Work instruction
Using the text on primate phylogeny below, explain in one to three sentences why the classification system it describes is called "natural."

Exercise passage
Start of Block
Primate
        Phylogeny

Relationship of Phylogeny to a "Natural" Classification

    The network indicates the phylogeny (evolutionary history) of select primates, including apes, monkey, and pro-simians. The creatures shown are part of a single evolutionary lineage that has been assigned the taxon (plural, taxa) name Primata at the category rank of Order. The order Primata includes several families (ending in -idae) including Pongidae (Great Apes including Humans), Hylobatidae (Lesser Apes), Cercopithecidae (Old World Monkeys), and Cebidae (New World Monkey), each of which contains several genera (sing., genus). Each of these names labels a complete branch in the evolutionary tree. Several of the genera include two (or more) species (sing., species). [Without exception, genus names are always capitalized, and species names are always in lowercase].

    This system is hierarchical because the membership of any named category (species, genus, family, order, etc.) is entirely contained within a successively more inclusive category, and so on. The categories themselves combine into recognized groups: P+H = Apes, P+H+C = Old World monkeys , and P+H+C+C' = Simians (Man-like) including New World Monkeys, not including the lemur-like Tarsiers.

    The system is "natural" because the hierarchy of names indicates the degree of evolutionary relationship among organisms. For example, organisms placed in the same genus are necessarily more closely related than those in different genera in the same family, and organisms in the same family are more closely related than those in different orders.

    In this system, relationship determines classification. In previous systems, classification was determined by perceived similarity, and the Great Apes (Pongo, Gorilla, & Pan) were placed in one family (Pongidae) and humans in another (Hominidae). This taxonomy obscured their true relationships, that chimps were the closest relatives of humans, and orangutans (Pongo) were distant relatives to all the others.

    The phylogeny shown here is inferred from molecular data, in this case complete mitochondrial DNA genome sequences (ca.16,600 base pairs @). Numbers above each branch indicate the number of nucleotide substitutions inferred to occur along that branch (Maximum Parsimony); numbers in bold below indicate the statistical support for a branch (Bootstrap). The genetic differentiation between any two species can be measured by summing the branch lengths between them.
End of Block
Saved entries:
Start of Block
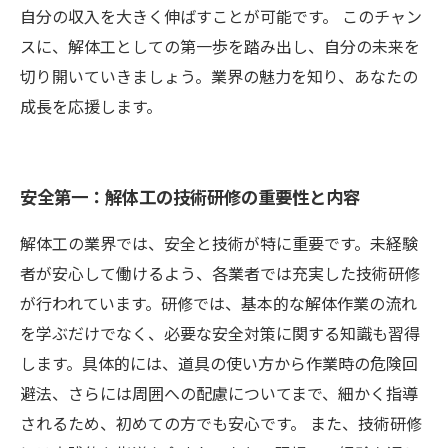
自分の収入を大きく伸ばすことが可能です。 このチャン
スに、解体工としての第一歩を踏み出し、自分の未来を
切り開いていきましょう。業界の魅力を知り、あなたの
成長を応援します。
安全第一：解体工の技術研修の重要性と内容
解体工の業界では、安全と技術が特に重要です。未経験
者が安心して働けるよう、各業者では充実した技術研修
が行われています。研修では、基本的な解体作業の流れ
を学ぶだけでなく、必要な安全対策に関する知識も習得
します。具体的には、道具の使い方から作業時の危険回
避法、さらには周囲への配慮についてまで、細かく指導
されるため、初めての方でも安心です。 また、技術研修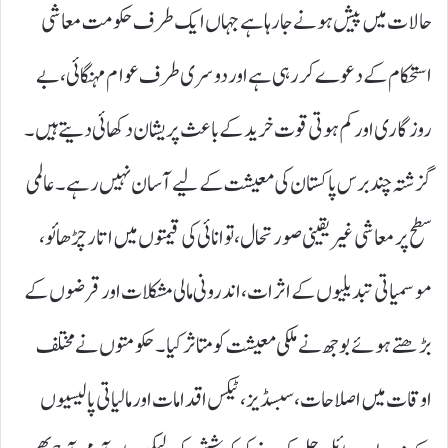
حالات میں پیش ہونے جا رہا ہے جہاں ایک طرف حکومت معاشی
استحکام کے دعوے کر رہی ہے اور دوسری طرف عوام مہنگائی، بے
روزگاری اور کم ہوتی قوت خرید کے باعث پریشان دکھائی دیتے ہیں۔
گزشتہ چند برس پاکستان کی معیشت کے لیے آسان نہیں رہے۔ عالمی
سطح پر معاشی غیر یقینی صورتحال، توانائی کی قیمتوں میں اتار چڑھائو،
موسمیاتی تبدیلیوں کے اثرات، اندرونی مالی مشکلات اور قرضوں کے
بڑھتے ہوئے بوجھ نے ملکی معیشت کو متاثر کیا۔ حکومتوں نے مختلف
اوقات میں اصلاحات، سبسڈیز، ٹیکس اقدامات اور مالیاتی پالیسیوں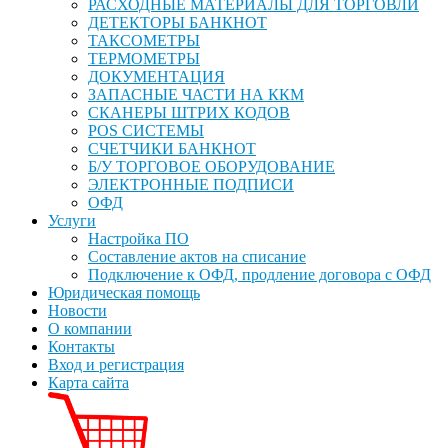
РАСХОДНЫЕ МАТЕРИАЛЫ ДЛЯ ТОРГОВЛИ
ДЕТЕКТОРЫ БАНКНОТ
ТАКСОМЕТРЫ
ТЕРМОМЕТРЫ
ДОКУМЕНТАЦИЯ
ЗАПАСНЫЕ ЧАСТИ НА ККМ
СКАНЕРЫ ШТРИХ КОДОВ
POS СИСТЕМЫ
СЧЕТЧИКИ БАНКНОТ
Б/У ТОРГОВОЕ ОБОРУДОВАНИЕ
ЭЛЕКТРОННЫЕ ПОДПИСИ
ОФД
Услуги
Настройка ПО
Составление актов на списание
Подключение к ОФД, продление договора с ОФД
Юридическая помощь
Новости
О компании
Контакты
Вход и регистрация
Карта сайта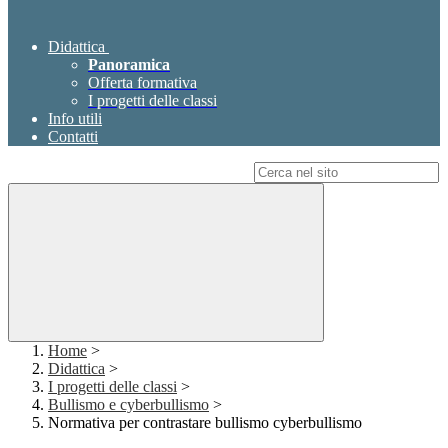
Didattica
Panoramica
Offerta formativa
I progetti delle classi
Info utili
Contatti
Campo di ricerca per le pagine del sito
Home
>
Didattica
>
I progetti delle classi
>
Bullismo e cyberbullismo
>
Normativa per contrastare bullismo cyberbullismo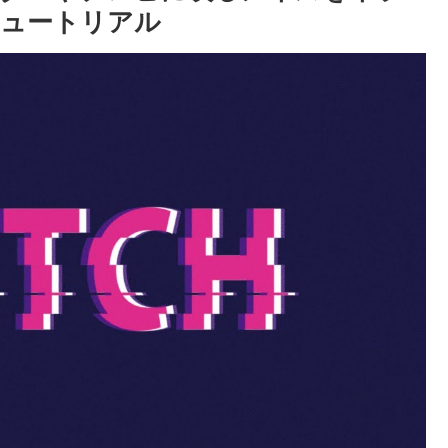
チュートリアル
End of Block
Result
The system is called "natural" because its hierarchy of names shows how closely organisms are related through evolution. Organisms in the same genus are more closely related than those in different genera of the same family, and organisms in the same family are more closely related than those in different orders.